» **CONSEGNA 1**
Nel brano sulla lettera degli studenti di Harvard a Gregory Mankiw, in quale giorno un gruppo di studenti ha abbandonato la lezione?
» **CONSEGNA 2**
Secondo il brano sulla lettera degli studenti di Harvard a Gregory Mankiw, perché gli studenti affermano di avere scarso accesso ad approcci economici alternativi? Rispondi in una o due frasi.
» **CONSEGNA 3**
Scrivi il seguito del brano sulla protesta degli studenti di Harvard contro le lezioni di Gregory Mankiw, partendo dopo la sua ultima frase.
***** BRANO DA LEGGERE
Si dà il caso che sono molte le questioni sulle quali nella «comunità degli economisti» non si è affatto d’accordo, per quanto a volte si tenda a presentare questa disciplina come una architettura di proposizioni assolutamente sistematiche e coerenti. Lo hanno sottolineato con impareggiabile efficacia gli studenti di una delle università più prestigiose del mondo, Harvard, i quali hanno scritto una lettera aperta al loro docente Gregory Mankiw. Quest’ultimo, autore di uno dei più diffusi manuali universitari di macroeconomia («il Mankiw» è insieme al «Blanchard» il testo più adottato anche nelle università italiane), è stato accusato di offrire nelle sue lezioni una «specifica – e limitata – visione dell’economia», la quale perpetua «assetti di disuguaglianza economica inefficienti e problematici nella nostra società». «Uno studio accademico legittimo di economia», si legge ancora nella lettera pubblicata dalla Harvard Political Review, «deve includere una discussione critica sia dei vantaggi che dei difetti dei differenti modelli economici semplificati. Siccome il suo corso non include fonti primarie e raramente adotta articoli di riviste accademiche, ci ritroviamo con uno scarso accesso ad approcci economici alternativi». E per manifestare con un gesto ancor più plateale questo disagio un nutrito gruppo di studenti ha abbandonato la lezione del 2 novembre unendosi alla marcia del movimento Occupy Wall Street in programma quel giorno a Boston.
**********
***** RIGHE FORNITE
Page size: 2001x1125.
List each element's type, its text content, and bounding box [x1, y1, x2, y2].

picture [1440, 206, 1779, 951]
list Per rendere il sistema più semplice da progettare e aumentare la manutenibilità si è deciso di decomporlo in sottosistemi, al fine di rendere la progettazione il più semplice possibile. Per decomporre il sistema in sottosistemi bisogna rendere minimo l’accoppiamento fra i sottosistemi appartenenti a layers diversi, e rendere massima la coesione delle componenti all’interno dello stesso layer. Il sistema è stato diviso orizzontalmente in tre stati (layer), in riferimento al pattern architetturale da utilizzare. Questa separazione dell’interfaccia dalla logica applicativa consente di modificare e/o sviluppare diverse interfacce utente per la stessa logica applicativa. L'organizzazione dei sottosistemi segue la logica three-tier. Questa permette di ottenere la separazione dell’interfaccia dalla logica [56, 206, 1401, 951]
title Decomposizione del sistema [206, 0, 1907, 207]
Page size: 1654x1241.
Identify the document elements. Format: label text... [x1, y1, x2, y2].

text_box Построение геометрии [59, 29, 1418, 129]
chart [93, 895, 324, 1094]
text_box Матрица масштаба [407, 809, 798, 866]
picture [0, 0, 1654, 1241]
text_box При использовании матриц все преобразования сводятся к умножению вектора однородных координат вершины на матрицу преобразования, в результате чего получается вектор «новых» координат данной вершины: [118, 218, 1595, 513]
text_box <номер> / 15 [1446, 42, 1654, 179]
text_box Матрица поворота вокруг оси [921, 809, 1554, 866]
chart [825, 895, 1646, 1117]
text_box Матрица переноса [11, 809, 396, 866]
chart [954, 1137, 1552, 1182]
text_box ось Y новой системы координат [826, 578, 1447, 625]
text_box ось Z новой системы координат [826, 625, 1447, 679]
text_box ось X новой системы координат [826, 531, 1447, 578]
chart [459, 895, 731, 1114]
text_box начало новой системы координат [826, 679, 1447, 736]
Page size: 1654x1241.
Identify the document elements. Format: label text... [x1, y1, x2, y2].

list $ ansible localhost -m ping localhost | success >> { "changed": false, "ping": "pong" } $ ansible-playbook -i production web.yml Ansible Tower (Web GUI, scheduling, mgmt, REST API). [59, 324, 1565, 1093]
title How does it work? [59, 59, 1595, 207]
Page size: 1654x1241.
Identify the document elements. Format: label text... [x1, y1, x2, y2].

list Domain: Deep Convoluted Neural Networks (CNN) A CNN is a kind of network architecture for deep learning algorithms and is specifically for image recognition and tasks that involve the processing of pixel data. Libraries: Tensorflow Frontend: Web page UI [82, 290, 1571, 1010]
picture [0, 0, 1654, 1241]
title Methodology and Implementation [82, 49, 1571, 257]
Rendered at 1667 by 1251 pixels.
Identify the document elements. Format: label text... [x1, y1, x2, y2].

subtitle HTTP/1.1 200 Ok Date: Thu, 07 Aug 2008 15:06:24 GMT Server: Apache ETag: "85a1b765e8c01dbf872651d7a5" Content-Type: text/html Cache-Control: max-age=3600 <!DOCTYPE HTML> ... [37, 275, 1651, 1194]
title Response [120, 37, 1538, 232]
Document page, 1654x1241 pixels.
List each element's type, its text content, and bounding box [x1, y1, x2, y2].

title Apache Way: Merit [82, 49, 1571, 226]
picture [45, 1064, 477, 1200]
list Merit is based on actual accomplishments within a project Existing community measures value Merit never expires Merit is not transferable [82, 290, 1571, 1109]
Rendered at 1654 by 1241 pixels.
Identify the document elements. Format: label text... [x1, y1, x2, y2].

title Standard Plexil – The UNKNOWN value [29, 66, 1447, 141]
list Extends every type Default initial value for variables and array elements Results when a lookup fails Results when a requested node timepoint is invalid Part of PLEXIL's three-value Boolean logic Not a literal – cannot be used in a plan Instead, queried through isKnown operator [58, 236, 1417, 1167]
**********
» **RISPOSTA 1**
Il 2 novembre.

» **RISPOSTA 2**
Gli studenti hanno scarso accesso ad approcci economici alternativi perché il corso di Mankiw non include fonti primarie e adotta raramente articoli di riviste accademiche.

» **RISPOSTA 3**
È molto riduttivo pensare all’economia come a una scienza esatta nella quale è possibile effettuare gerarchie e catalogazioni solo sulla base del principio della competenza. Anche nell’attuale dibattito sulla crisi e sul cosa fare per uscirne si fronteggiano varie analisi, differenti ricette, molteplici proposte di soluzioni. I precetti dei monetaristi saranno certamente diversi da quelli dei neokeynesiani: per fare un esempio specifico lo stesso Mankiw, che non è un monetarista benché sia stato in passato capo dei consiglieri economici di un presidente di ultradestra come George W. Bush, si è dichiarato nettamente a favore della politica monetaria espansiva promossa dal governatore della Fed, la banca centrale americana, Ben Bernanke. A loro volta le soluzioni proposte da monetaristi e neokeynesiani – e da tutti quegli studiosi che potremmo far convergere nella macrocategoria del mainstream – saranno differenti da quelle caldeggiate da studiosi di matrice «eterodossa». Riferendoci con questa etichetta – forse un po’ grossolana – a tutti coloro che si rifanno a scuole keynesiane in senso stretto (cioè fondate sulla centralità della domanda anche nel lungo periodo), oppure a idee sraffiane, kaleckiane, marxiste eccetera.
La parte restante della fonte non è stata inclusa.